When I had a 125cc Honda motorcycle, I drove almost everywhere. In 1969, virtually all the speed limits were 70 mph, but my Honda could only reach 60 mph full throttle.
One story is about the day I invited my brother to motor over to Walla Walla, WA, about 80 miles from Richland, my home. With the added weight, I could do only 55mph and even slower in a good headwind. Being a teenager and just a little stupider, I decided to pass a semi-truck on a curving road. I couldn't see what was approaching due to the curve, and as I started to pass, I got halfway along the side of the truck and realized my speed was not enough to pass. At that very moment, a truck in the other lane was approaching the opposite way. Well, I was stuck between two huge trucks, one passing very quickly and was caught in a vaccum of buffeting air pressure and why i'm here to tell the story I don't know!
Later in our lives, when I was older, I asked my brother to recall this incident; he had blacked it out of his mind. If under hypnosis, he probably would have remembered it.

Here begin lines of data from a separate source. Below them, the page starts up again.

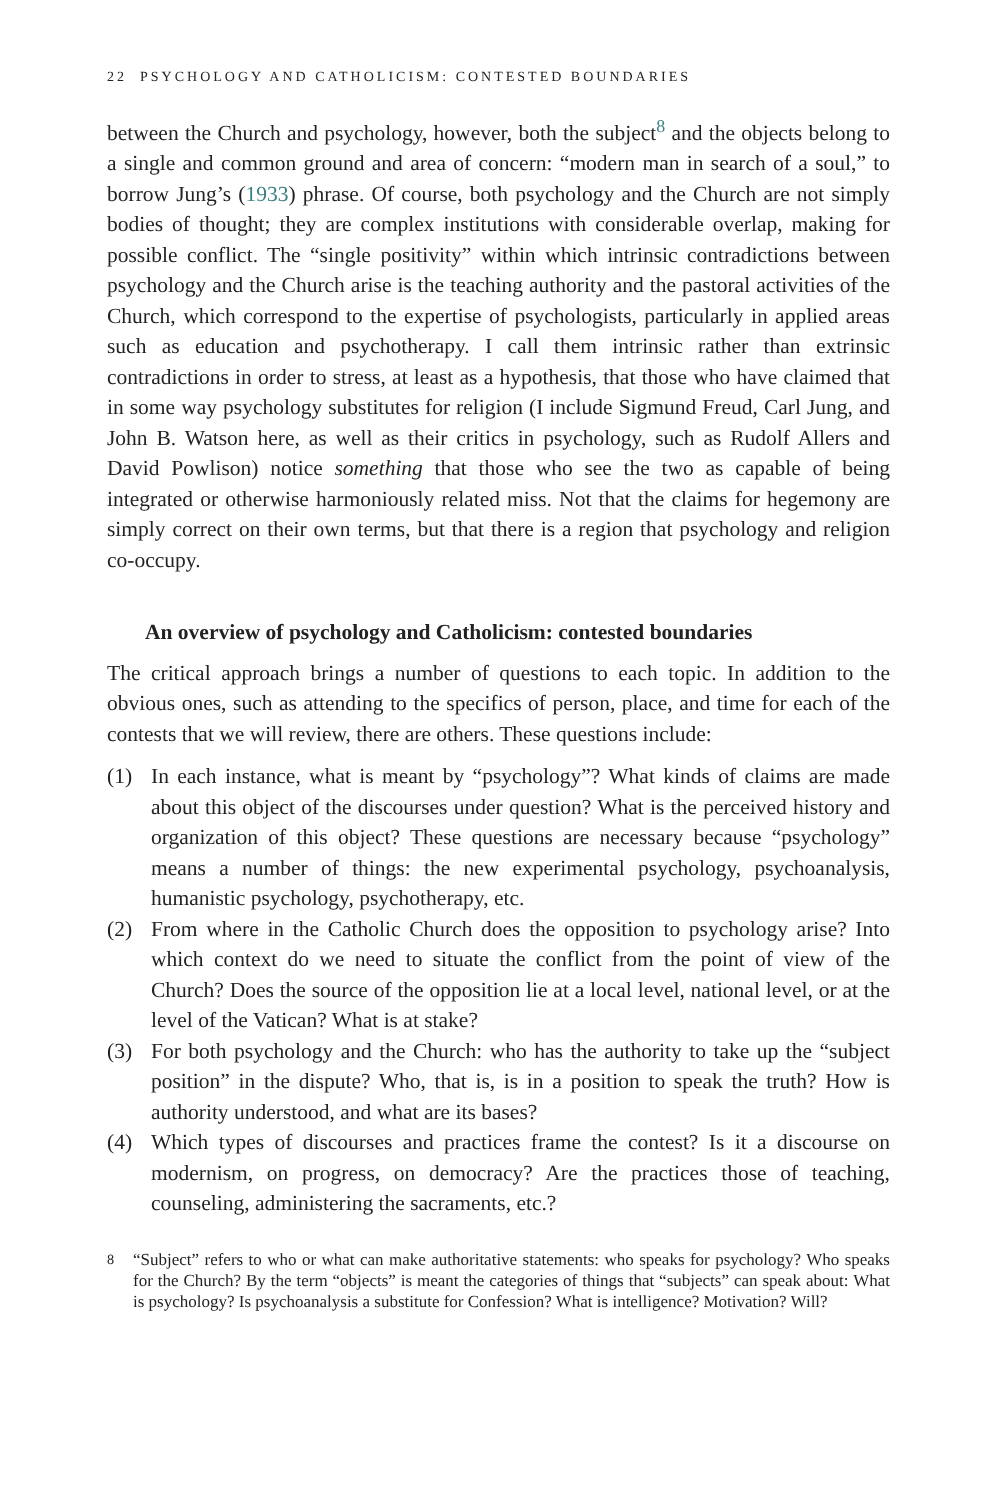22 PSYCHOLOGY AND CATHOLICISM: CONTESTED BOUNDARIES
between the Church and psychology, however, both the subject<sup>8</sup> and the objects belong to a single and common ground and area of concern: “modern man in search of a soul,” to borrow Jung’s (1933) phrase. Of course, both psychology and the Church are not simply bodies of thought; they are complex institutions with considerable overlap, making for possible conflict. The “single positivity” within which intrinsic contradictions between psychology and the Church arise is the teaching authority and the pastoral activities of the Church, which correspond to the expertise of psychologists, particularly in applied areas such as education and psychotherapy. I call them intrinsic rather than extrinsic contradictions in order to stress, at least as a hypothesis, that those who have claimed that in some way psychology substitutes for religion (I include Sigmund Freud, Carl Jung, and John B. Watson here, as well as their critics in psychology, such as Rudolf Allers and David Powlison) notice something that those who see the two as capable of being integrated or otherwise harmoniously related miss. Not that the claims for hegemony are simply correct on their own terms, but that there is a region that psychology and religion co-occupy.
An overview of psychology and Catholicism: contested boundaries
The critical approach brings a number of questions to each topic. In addition to the obvious ones, such as attending to the specifics of person, place, and time for each of the contests that we will review, there are others. These questions include:
(1) In each instance, what is meant by “psychology”? What kinds of claims are made about this object of the discourses under question? What is the perceived history and organization of this object? These questions are necessary because “psychology” means a number of things: the new experimental psychology, psychoanalysis, humanistic psychology, psychotherapy, etc.
(2) From where in the Catholic Church does the opposition to psychology arise? Into which context do we need to situate the conflict from the point of view of the Church? Does the source of the opposition lie at a local level, national level, or at the level of the Vatican? What is at stake?
(3) For both psychology and the Church: who has the authority to take up the “subject position” in the dispute? Who, that is, is in a position to speak the truth? How is authority understood, and what are its bases?
(4) Which types of discourses and practices frame the contest? Is it a discourse on modernism, on progress, on democracy? Are the practices those of teaching, counseling, administering the sacraments, etc.?
<sup>8</sup> “Subject” refers to who or what can make authoritative statements: who speaks for psychology? Who speaks for the Church? By the term “objects” is meant the categories of things that “subjects” can speak about: What is psychology? Is psychoanalysis a substitute for Confession? What is intelligence? Motivation? Will?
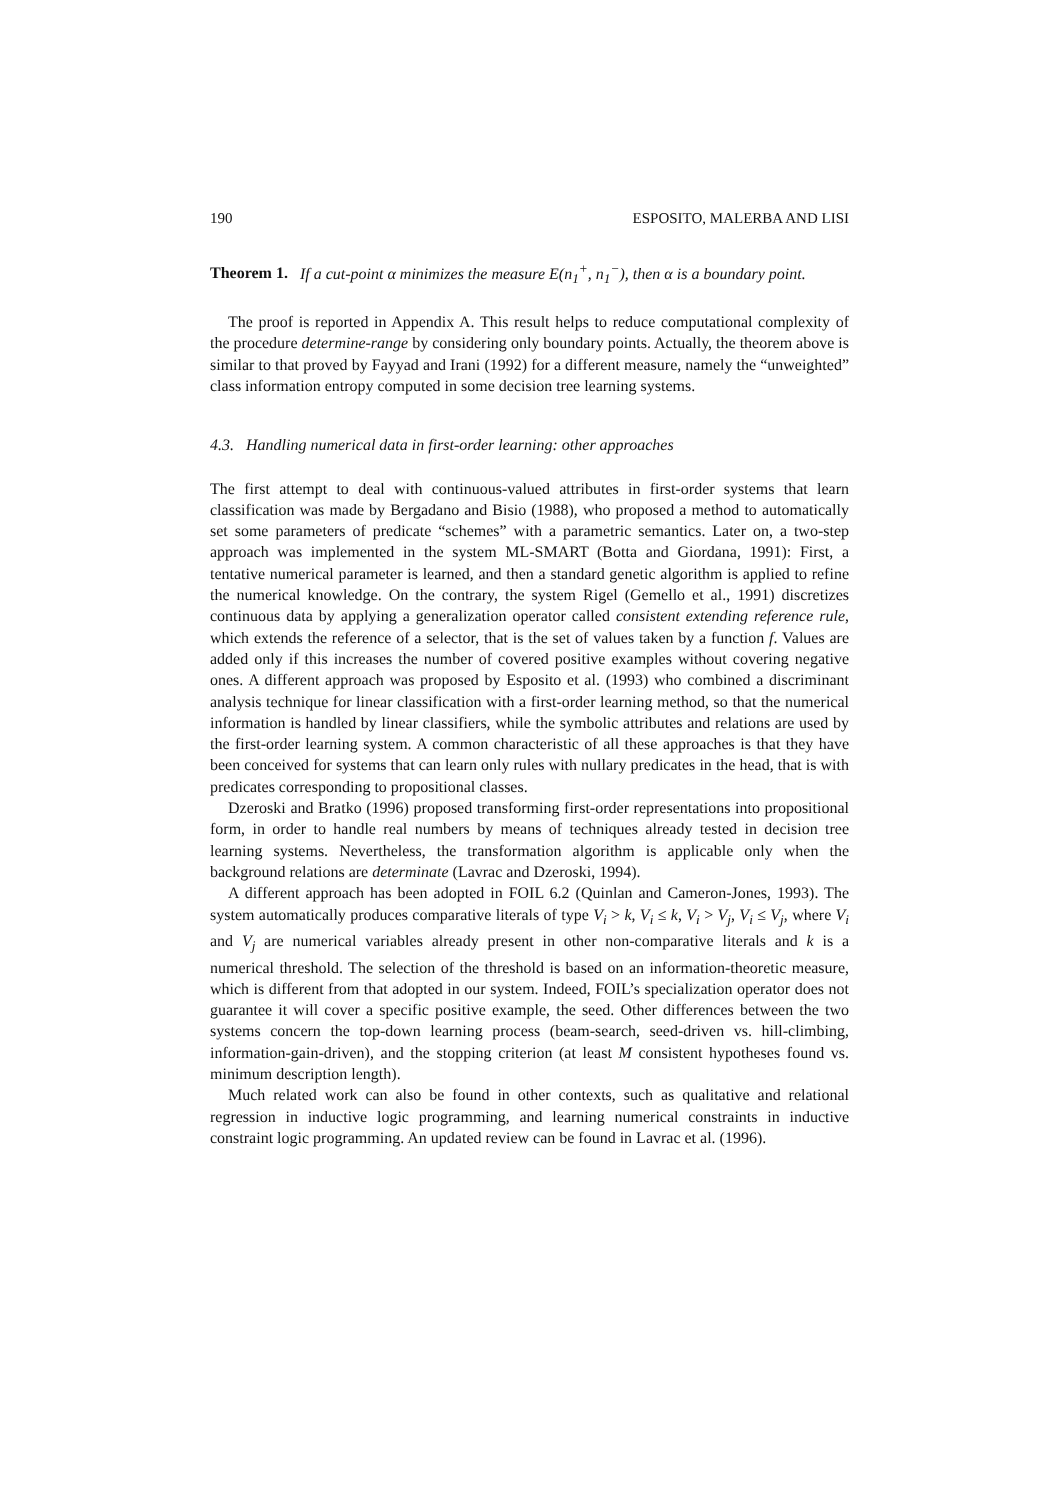190 ESPOSITO, MALERBA AND LISI
Theorem 1. If a cut-point α minimizes the measure E(n<sub>1</sub><sup>+</sup>, n<sub>1</sub><sup>−</sup>), then α is a boundary point.
The proof is reported in Appendix A. This result helps to reduce computational complexity of the procedure determine-range by considering only boundary points. Actually, the theorem above is similar to that proved by Fayyad and Irani (1992) for a different measure, namely the “unweighted” class information entropy computed in some decision tree learning systems.
4.3. Handling numerical data in first-order learning: other approaches
The first attempt to deal with continuous-valued attributes in first-order systems that learn classification was made by Bergadano and Bisio (1988), who proposed a method to automatically set some parameters of predicate “schemes” with a parametric semantics. Later on, a two-step approach was implemented in the system ML-SMART (Botta and Giordana, 1991): First, a tentative numerical parameter is learned, and then a standard genetic algorithm is applied to refine the numerical knowledge. On the contrary, the system Rigel (Gemello et al., 1991) discretizes continuous data by applying a generalization operator called consistent extending reference rule, which extends the reference of a selector, that is the set of values taken by a function f. Values are added only if this increases the number of covered positive examples without covering negative ones. A different approach was proposed by Esposito et al. (1993) who combined a discriminant analysis technique for linear classification with a first-order learning method, so that the numerical information is handled by linear classifiers, while the symbolic attributes and relations are used by the first-order learning system. A common characteristic of all these approaches is that they have been conceived for systems that can learn only rules with nullary predicates in the head, that is with predicates corresponding to propositional classes.
Dzeroski and Bratko (1996) proposed transforming first-order representations into propositional form, in order to handle real numbers by means of techniques already tested in decision tree learning systems. Nevertheless, the transformation algorithm is applicable only when the background relations are determinate (Lavrac and Dzeroski, 1994).
A different approach has been adopted in FOIL 6.2 (Quinlan and Cameron-Jones, 1993). The system automatically produces comparative literals of type V<sub>i</sub> > k, V<sub>i</sub> ≤ k, V<sub>i</sub> > V<sub>j</sub>, V<sub>i</sub> ≤ V<sub>j</sub>, where V<sub>i</sub> and V<sub>j</sub> are numerical variables already present in other non-comparative literals and k is a numerical threshold. The selection of the threshold is based on an information-theoretic measure, which is different from that adopted in our system. Indeed, FOIL’s specialization operator does not guarantee it will cover a specific positive example, the seed. Other differences between the two systems concern the top-down learning process (beam-search, seed-driven vs. hill-climbing, information-gain-driven), and the stopping criterion (at least M consistent hypotheses found vs. minimum description length).
Much related work can also be found in other contexts, such as qualitative and relational regression in inductive logic programming, and learning numerical constraints in inductive constraint logic programming. An updated review can be found in Lavrac et al. (1996).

When on a motorcycle, you have to pay attention to every driveway when in a residential situation because the driver will pull out not looking for a motorcycle but looking for a car, so I had many close calls where if I weren't paying attention, I would have been seriously injured.
Every person has little things where you mishandle situations, and you need to pay extra attention and work every day to avoid an accident. I don't always see white cars, so when looking both ways, I repeatedly look for white cars. Also, (probably just my age), I am highly distracted when talking to a passenger, so I always tell the passenger to shut it up or your life is in peril. The most important thing I can pass on is never staying in someone's blind spot.